Northern Ireland

Covid-19 international travel quarantine rules relaxed

The Executive has agreed to allow Uefa VIP guests and Villarreal fans to travel to attend the Super Cup in Belfast on August 11 without the need to isolate. Picture by Gareth Fuller, Press Association
The Executive has agreed to allow Uefa VIP guests and Villarreal fans to travel to attend the Super Cup in Belfast on August 11 without the need to isolate. Picture by Gareth Fuller, Press Association The Executive has agreed to allow Uefa VIP guests and Villarreal fans to travel to attend the Super Cup in Belfast on August 11 without the need to isolate. Picture by Gareth Fuller, Press Association

Stormont has agreed to follow a rule change to international travel adopted by Britain and allow travellers from EU amber countries and the US who are fully vaccinated to enter without the need to quarantine from Monday August 2.

The Executive has also agreed to allow Uefa VIP guests and Villarreal fans to travel to attend the Super Cup in Belfast on August 11 without the need to isolate.

Chelsea fans travelling from England for the showpiece match are already not subject to any travel restrictions.

Ministers have also agreed to the return of international cruise travel in and out of Northern Ireland from Saturday July 31.

Managed isolation arrangements for international students arriving from red list countries ahead of the new academic term have also been approved.
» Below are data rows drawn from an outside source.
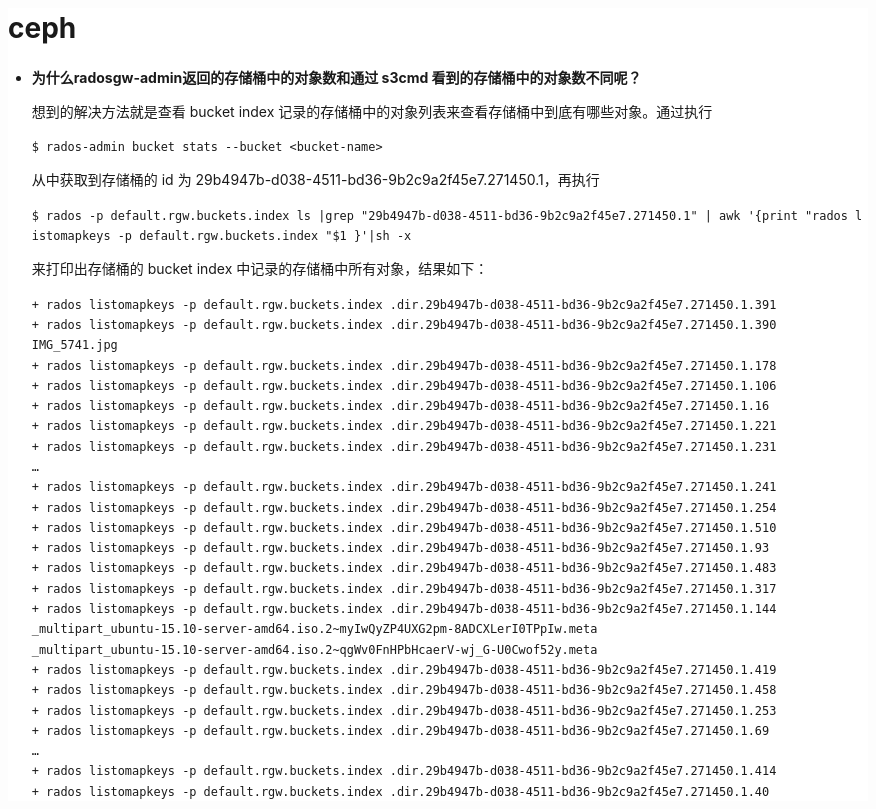 # 					ceph

- **为什么radosgw-admin返回的存储桶中的对象数和通过 s3cmd 看到的存储桶中的对象数不同呢？**

  想到的解决方法就是查看 bucket index 记录的存储桶中的对象列表来查看存储桶中到底有哪些对象。通过执行

  ```shell
  $ rados-admin bucket stats --bucket <bucket-name>
  ```

  从中获取到存储桶的 id 为 29b4947b-d038-4511-bd36-9b2c9a2f45e7.271450.1，再执行

  ```shell
  $ rados -p default.rgw.buckets.index ls |grep "29b4947b-d038-4511-bd36-9b2c9a2f45e7.271450.1" | awk '{print "rados listomapkeys -p default.rgw.buckets.index "$1 }'|sh -x 
  ```

  来打印出存储桶的 bucket index 中记录的存储桶中所有对象，结果如下：

  ```
  + rados listomapkeys -p default.rgw.buckets.index .dir.29b4947b-d038-4511-bd36-9b2c9a2f45e7.271450.1.391
  + rados listomapkeys -p default.rgw.buckets.index .dir.29b4947b-d038-4511-bd36-9b2c9a2f45e7.271450.1.390
  IMG_5741.jpg
  + rados listomapkeys -p default.rgw.buckets.index .dir.29b4947b-d038-4511-bd36-9b2c9a2f45e7.271450.1.178
  + rados listomapkeys -p default.rgw.buckets.index .dir.29b4947b-d038-4511-bd36-9b2c9a2f45e7.271450.1.106
  + rados listomapkeys -p default.rgw.buckets.index .dir.29b4947b-d038-4511-bd36-9b2c9a2f45e7.271450.1.16
  + rados listomapkeys -p default.rgw.buckets.index .dir.29b4947b-d038-4511-bd36-9b2c9a2f45e7.271450.1.221
  + rados listomapkeys -p default.rgw.buckets.index .dir.29b4947b-d038-4511-bd36-9b2c9a2f45e7.271450.1.231
  …
  + rados listomapkeys -p default.rgw.buckets.index .dir.29b4947b-d038-4511-bd36-9b2c9a2f45e7.271450.1.241
  + rados listomapkeys -p default.rgw.buckets.index .dir.29b4947b-d038-4511-bd36-9b2c9a2f45e7.271450.1.254
  + rados listomapkeys -p default.rgw.buckets.index .dir.29b4947b-d038-4511-bd36-9b2c9a2f45e7.271450.1.510
  + rados listomapkeys -p default.rgw.buckets.index .dir.29b4947b-d038-4511-bd36-9b2c9a2f45e7.271450.1.93
  + rados listomapkeys -p default.rgw.buckets.index .dir.29b4947b-d038-4511-bd36-9b2c9a2f45e7.271450.1.483
  + rados listomapkeys -p default.rgw.buckets.index .dir.29b4947b-d038-4511-bd36-9b2c9a2f45e7.271450.1.317
  + rados listomapkeys -p default.rgw.buckets.index .dir.29b4947b-d038-4511-bd36-9b2c9a2f45e7.271450.1.144
  _multipart_ubuntu-15.10-server-amd64.iso.2~myIwQyZP4UXG2pm-8ADCXLerI0TPpIw.meta
  _multipart_ubuntu-15.10-server-amd64.iso.2~qgWv0FnHPbHcaerV-wj_G-U0Cwof52y.meta
  + rados listomapkeys -p default.rgw.buckets.index .dir.29b4947b-d038-4511-bd36-9b2c9a2f45e7.271450.1.419
  + rados listomapkeys -p default.rgw.buckets.index .dir.29b4947b-d038-4511-bd36-9b2c9a2f45e7.271450.1.458
  + rados listomapkeys -p default.rgw.buckets.index .dir.29b4947b-d038-4511-bd36-9b2c9a2f45e7.271450.1.253
  + rados listomapkeys -p default.rgw.buckets.index .dir.29b4947b-d038-4511-bd36-9b2c9a2f45e7.271450.1.69
  …
  + rados listomapkeys -p default.rgw.buckets.index .dir.29b4947b-d038-4511-bd36-9b2c9a2f45e7.271450.1.414
  + rados listomapkeys -p default.rgw.buckets.index .dir.29b4947b-d038-4511-bd36-9b2c9a2f45e7.271450.1.40
  ```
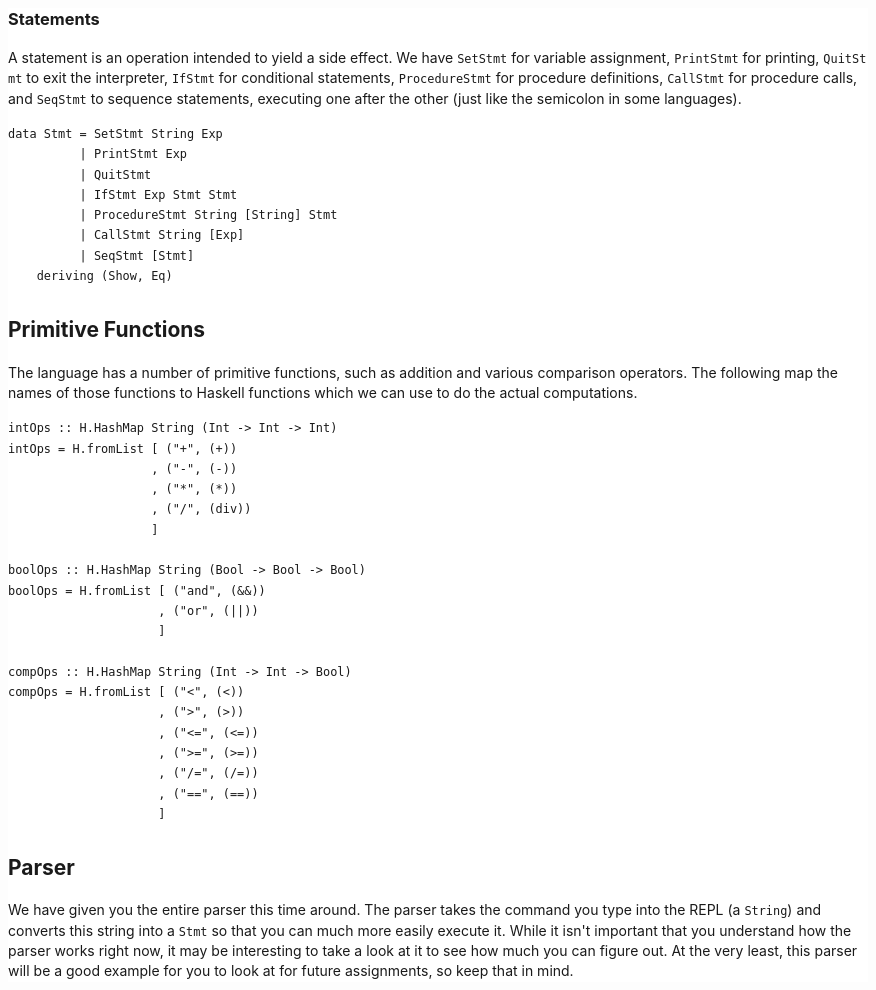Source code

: ### Statements

A statement is an operation intended to yield a side effect. We have `SetStmt`
for variable assignment, `PrintStmt` for printing, `QuitStmt` to exit the
interpreter, `IfStmt` for conditional statements, `ProcedureStmt` for procedure
definitions, `CallStmt` for procedure calls, and `SeqStmt` to sequence
statements, executing one after the other (just like the semicolon in some
languages).

``` {.haskell}
data Stmt = SetStmt String Exp
          | PrintStmt Exp
          | QuitStmt
          | IfStmt Exp Stmt Stmt
          | ProcedureStmt String [String] Stmt
          | CallStmt String [Exp]
          | SeqStmt [Stmt]
    deriving (Show, Eq)
```

Primitive Functions
-------------------

The language has a number of primitive functions, such as addition and various
comparison operators. The following map the names of those functions to Haskell
functions which we can use to do the actual computations.

``` {.haskell}
intOps :: H.HashMap String (Int -> Int -> Int)
intOps = H.fromList [ ("+", (+))
                    , ("-", (-))
                    , ("*", (*))
                    , ("/", (div))
                    ]

boolOps :: H.HashMap String (Bool -> Bool -> Bool)
boolOps = H.fromList [ ("and", (&&))
                     , ("or", (||))
                     ]

compOps :: H.HashMap String (Int -> Int -> Bool)
compOps = H.fromList [ ("<", (<))
                     , (">", (>))
                     , ("<=", (<=))
                     , (">=", (>=))
                     , ("/=", (/=))
                     , ("==", (==))
                     ]
```

Parser
------

We have given you the entire parser this time around. The parser takes the
command you type into the REPL (a `String`) and converts this string into a
`Stmt` so that you can much more easily execute it. While it isn't important
that you understand how the parser works right now, it may be interesting to
take a look at it to see how much you can figure out. At the very least, this
parser will be a good example for you to look at for future assignments, so keep
that in mind.
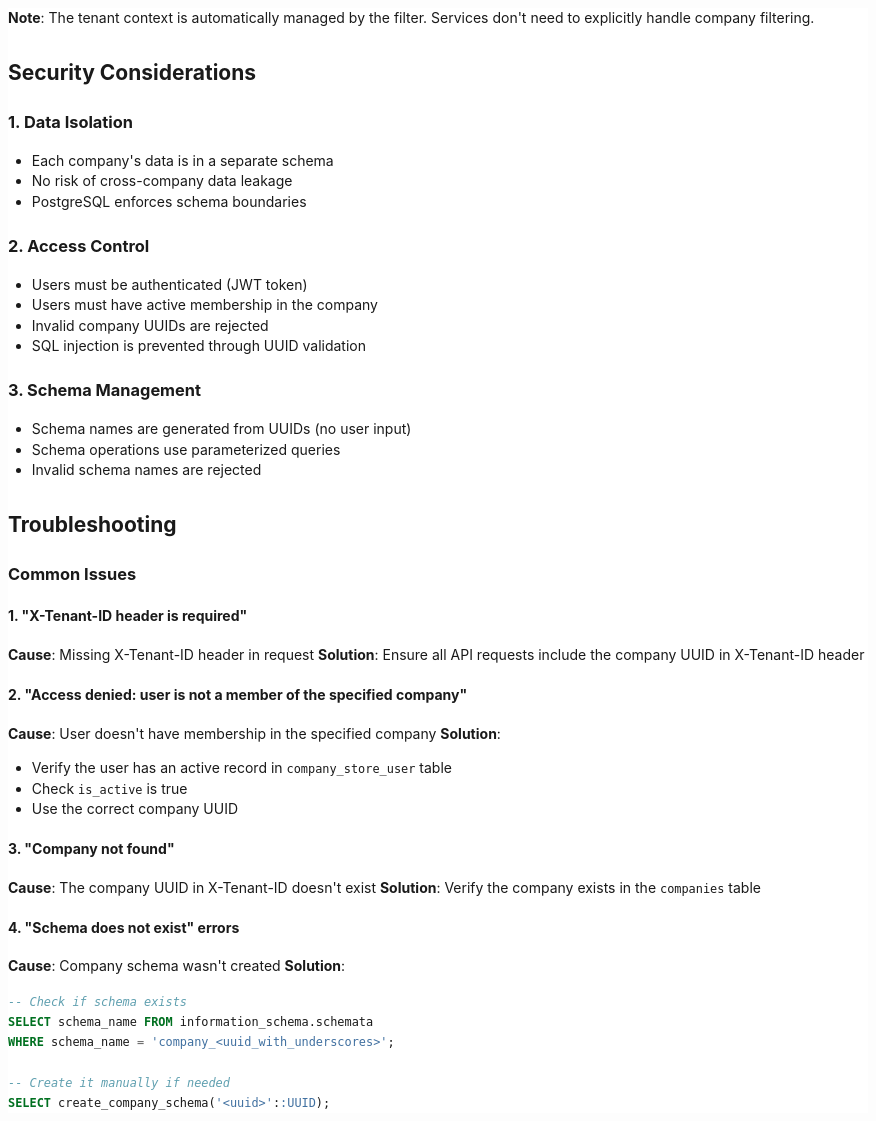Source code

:**Note**: The tenant context is automatically managed by the filter. Services don't need to explicitly handle company filtering.

## Security Considerations

### 1. Data Isolation
- Each company's data is in a separate schema
- No risk of cross-company data leakage
- PostgreSQL enforces schema boundaries

### 2. Access Control
- Users must be authenticated (JWT token)
- Users must have active membership in the company
- Invalid company UUIDs are rejected
- SQL injection is prevented through UUID validation

### 3. Schema Management
- Schema names are generated from UUIDs (no user input)
- Schema operations use parameterized queries
- Invalid schema names are rejected

## Troubleshooting

### Common Issues

#### 1. "X-Tenant-ID header is required"
**Cause**: Missing X-Tenant-ID header in request
**Solution**: Ensure all API requests include the company UUID in X-Tenant-ID header

#### 2. "Access denied: user is not a member of the specified company"
**Cause**: User doesn't have membership in the specified company
**Solution**: 
- Verify the user has an active record in `company_store_user` table
- Check `is_active` is true
- Use the correct company UUID

#### 3. "Company not found"
**Cause**: The company UUID in X-Tenant-ID doesn't exist
**Solution**: Verify the company exists in the `companies` table

#### 4. "Schema does not exist" errors
**Cause**: Company schema wasn't created
**Solution**: 
```sql
-- Check if schema exists
SELECT schema_name FROM information_schema.schemata 
WHERE schema_name = 'company_<uuid_with_underscores>';

-- Create it manually if needed
SELECT create_company_schema('<uuid>'::UUID);
```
These arrangements will come into effect on August 9.

Ministers also signed off on a bespoke Covid-19 testing regime for international travellers whose jobs qualify them for isolation exemptions. This will come into effect on Monday August 2.

Some of the rules and guidance around social distancing have also been relaxed.

All indoor settings will apply a one-metre distance rule. This will bring retail and shopping centres, where a two-metre rule currently applies, into line with the regulation for other indoor venues such as hospitality outlets.

In outdoor settings, social distancing is not a requirement and is instead urged in guidance. The guidance had urged two metres as an appropriate distance. Guidance will now change to urge a distance of between one to two metres.

Executive ministers have also extended a decision on allowing the full return of live music at theatres and concert venues to cover other indoor venues, such as hotel function rooms and community halls.

There will be no restriction on volume level.

Dancing will not be permitted at indoor events and a social distance of one metre will be required.

Decisions around the use of face masks in schools and on whether to allow the return of conferences and exhibitions have been pushed back to the Executive's next meeting on August 12.

It comes as two more people with Covid-19 have died and a futher 1,471 people have been diagnosed with the disease, the Department of Health has confirmed.

The death toll stands at 2,178. The seven-day infection rate is 482.8 per 100,000 of the population.

There are 31 people with Covid-19 receiving specialist care in ICU and 25 of them are on ventilators while 234 people who have tested positive for Covid-19 are in hospital.

There are now 80 outbreaks in care homes across the north.

Justice Minister Naomi Long said the purpose of relaxation of some Covid regulations agreed by the Executive was to make it easier for people to understand the rules.

"The purpose of most of the changes that were made today was to try to simplify the regulations so that people have a clear understanding of how the rules will apply," she told the BBC.

"With relaxations - and this happened in the phase we went through last summer - you get into these situations where there are anomalies and it is important that every so often we take stock and we try to simplify them because what we know from experience is that adherence has been pretty good in terms of people sticking to the regulations where they are clear and where they understand them.

"So, simplifying the rules, and that includes the rules around international travel, so that people in England and Wales are following the same rules as people in Scotland and Northern Ireland, actually assists people in terms of being able to keep in line with the rules.

"Of course, it is a concern and I would continue to encourage people to do all the things we have been asking them to do."